There were a lot of people who told me I was going to die, I was going to eat baby food the rest of my life, wear diapers.. I look at them today, and smile, I pray and hope they find the answer for their own lives. I thank the early pioneers who went before me and suffered more as they perfected WLS to the point it is now.
It is my OA teachings that helped me to know who I am. It still took years before I was brave enough, and ready to give up the food. I remember sitting in the nutrition classes with my baby spoon and ounce cups, and thinking NO WAY!!
God had other plans for me though, and I do truly believe I can not have recovery unless I give it away, that as they say in OA, it is our weakness that binds us together and gives us our strength.
You guys have given me so much, each and every one of you,every day.

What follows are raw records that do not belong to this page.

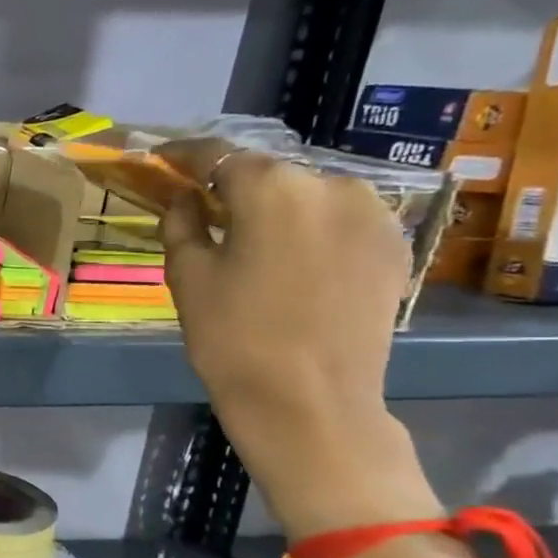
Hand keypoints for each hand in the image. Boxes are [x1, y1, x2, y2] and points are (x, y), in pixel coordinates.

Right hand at [158, 139, 439, 536]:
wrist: (310, 402)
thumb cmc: (232, 337)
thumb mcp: (188, 276)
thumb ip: (182, 222)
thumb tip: (188, 195)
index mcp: (272, 188)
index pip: (218, 154)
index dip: (185, 155)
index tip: (163, 159)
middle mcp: (331, 185)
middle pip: (269, 172)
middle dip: (233, 184)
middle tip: (204, 205)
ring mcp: (373, 214)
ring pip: (308, 194)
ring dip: (275, 205)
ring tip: (249, 234)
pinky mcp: (394, 246)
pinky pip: (340, 219)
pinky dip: (310, 226)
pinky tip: (291, 256)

You sure have had a long journey to get to this point Linda. I'm so sorry to read about the things you had to endure, but I'm sure it has made you who you are today, and as I am just getting to know you, I see a wonderfully warm,caring, and courageous woman who can face whatever comes your way. I'm honored to know you!
Cara
Cara
When you get older, you realize it's a lot less about your place in the world but your place in you. It's not how everyone views you, but how you view yourself. - Natalie Portman
You have an awesome witness. I have tried the WW thing too many times to count, got to goal for about a month in my 20;s and have never seen it since!
I also did OA for several years, and it was a good place for me to be emotionally, but didn't really help with my food issues. (Besides, after the meetings we all went out to eat!!!)
I know with WLS I will see that goal again and hopefully will stay very near to it for the rest of my life.
Thank you so much for traveling the road with us!